Videos in Presentations
We’ve all sat in the presentations where the speaker builds up to their awesome video, clicks the button… and nothing. I can’t even begin to count how many times a presenter has told me “I took all the videos out of my presentations because they cause too many problems.” Or at the other extreme they’ll say “I’ve got 15 videos, I just need you to click the button to play each of them. I’m also going to need to pause, rewind and fast forward a few of them. You can do that for me, right?”
The fact is that many people have gotten burned – not because the technology doesn’t work – but because they don’t know how to implement it correctly. Here’s what we recommend for using videos in your presentation, and making it work.
First, use the tools in your presentation software to import the videos. Both PowerPoint and Keynote will allow you to either drag and drop the video onto a slide, or click an “Insert Media” button to choose the file. It seems to work more reliably using the insert buttons. Don’t use PowerPoint’s “Play Full Screen” option, as this will often cause the screen to change resolutions when playing the video, which causes havoc with the switchers and projection. Instead, put your video on a slide with a black background, then scale it to cover the entire slide.
Both PowerPoint and Keynote have options to start playback automatically. When you use this, the video will begin playing as soon as the slide is displayed. It’s much cleaner, more professional, and makes it easy for a presenter on stage to trigger their own videos. If you need to show different segments of the video, duplicate the slide and trim each video to show just the sections you want. It’s much easier for you to control it that way instead of telling us to pause and jump around in the video from our “video world” backstage. If you need to “hold on black” before your video starts playing, add a blank black slide just before your video.

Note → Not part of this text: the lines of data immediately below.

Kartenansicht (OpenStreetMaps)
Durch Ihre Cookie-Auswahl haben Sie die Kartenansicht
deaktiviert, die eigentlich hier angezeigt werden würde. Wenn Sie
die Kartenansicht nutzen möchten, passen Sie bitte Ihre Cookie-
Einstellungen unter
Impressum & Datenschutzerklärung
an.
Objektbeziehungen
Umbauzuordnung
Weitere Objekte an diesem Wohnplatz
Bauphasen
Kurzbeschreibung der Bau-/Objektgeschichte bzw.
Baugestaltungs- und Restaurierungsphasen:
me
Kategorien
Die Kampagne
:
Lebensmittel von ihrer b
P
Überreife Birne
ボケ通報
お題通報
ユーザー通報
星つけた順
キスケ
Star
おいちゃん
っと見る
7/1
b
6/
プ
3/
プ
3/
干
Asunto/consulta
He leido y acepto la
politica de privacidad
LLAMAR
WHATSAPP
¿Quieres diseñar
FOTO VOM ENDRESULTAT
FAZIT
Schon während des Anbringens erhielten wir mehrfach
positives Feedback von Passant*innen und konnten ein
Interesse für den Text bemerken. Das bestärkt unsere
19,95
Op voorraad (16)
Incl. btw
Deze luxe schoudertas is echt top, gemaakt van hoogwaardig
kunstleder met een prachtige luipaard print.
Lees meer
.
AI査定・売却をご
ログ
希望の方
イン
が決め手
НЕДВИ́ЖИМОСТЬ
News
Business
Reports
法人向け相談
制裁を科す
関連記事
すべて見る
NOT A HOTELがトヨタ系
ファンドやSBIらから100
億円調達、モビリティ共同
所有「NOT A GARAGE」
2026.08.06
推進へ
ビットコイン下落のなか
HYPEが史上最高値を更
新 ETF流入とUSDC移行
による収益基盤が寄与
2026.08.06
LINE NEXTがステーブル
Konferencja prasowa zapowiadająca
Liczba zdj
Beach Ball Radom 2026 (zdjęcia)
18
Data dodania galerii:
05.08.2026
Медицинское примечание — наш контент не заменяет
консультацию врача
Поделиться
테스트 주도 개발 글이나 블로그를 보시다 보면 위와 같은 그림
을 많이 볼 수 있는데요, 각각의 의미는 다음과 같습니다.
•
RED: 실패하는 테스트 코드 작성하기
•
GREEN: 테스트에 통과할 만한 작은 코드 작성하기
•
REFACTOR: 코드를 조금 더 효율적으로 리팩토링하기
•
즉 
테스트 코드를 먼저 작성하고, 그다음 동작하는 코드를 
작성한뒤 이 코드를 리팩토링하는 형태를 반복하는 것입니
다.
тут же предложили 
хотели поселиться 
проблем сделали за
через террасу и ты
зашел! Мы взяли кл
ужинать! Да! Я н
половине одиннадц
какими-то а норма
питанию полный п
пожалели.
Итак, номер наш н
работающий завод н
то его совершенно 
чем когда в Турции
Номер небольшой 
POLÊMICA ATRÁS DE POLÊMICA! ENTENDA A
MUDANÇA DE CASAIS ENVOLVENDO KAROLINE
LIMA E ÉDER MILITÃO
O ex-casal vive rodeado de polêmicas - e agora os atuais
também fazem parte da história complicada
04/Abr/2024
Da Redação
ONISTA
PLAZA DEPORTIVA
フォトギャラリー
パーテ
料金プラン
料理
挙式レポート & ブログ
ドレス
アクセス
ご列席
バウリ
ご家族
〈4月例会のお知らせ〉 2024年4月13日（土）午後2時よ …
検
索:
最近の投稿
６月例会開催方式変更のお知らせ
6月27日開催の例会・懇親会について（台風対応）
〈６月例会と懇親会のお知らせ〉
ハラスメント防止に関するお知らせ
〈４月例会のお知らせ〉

Pay attention to codecs. Windows Media should not be used. Ever. Under any circumstances. .wmv files are buggy, unreliable, and have a hard time in most presentation software. Generally, anything with an .mov or .mp4 extension will work. We like to see files encoded with h.264 codecs as those rarely create problems, but there are a wide range of files that will work.
If you’re having trouble getting a video to play, try downloading and installing QuickTime video player from Apple. QuickTime will install video codecs in PowerPoint that enable playback of most common formats.
Often, we’ll get professionally produced videos delivered in extremely high quality formats such as ProRes. These large files seriously inhibit presentation software. We’d prefer to get moderately compressed versions that attain a good tradeoff between file size and quality. A 2-4 minute video in the 100-200MB range is just about right.
The last tip is probably the most important: show up early and give us a chance to review your presentations ahead of time. Bring the original video files with you. As long as we have the original files and enough time to work on it, our video techs can almost always make any video work in your presentation and look great.
Videos can be an effective and engaging communications tool. By following these simple tips, it’s easy to use them in your presentations without losing sleep over it.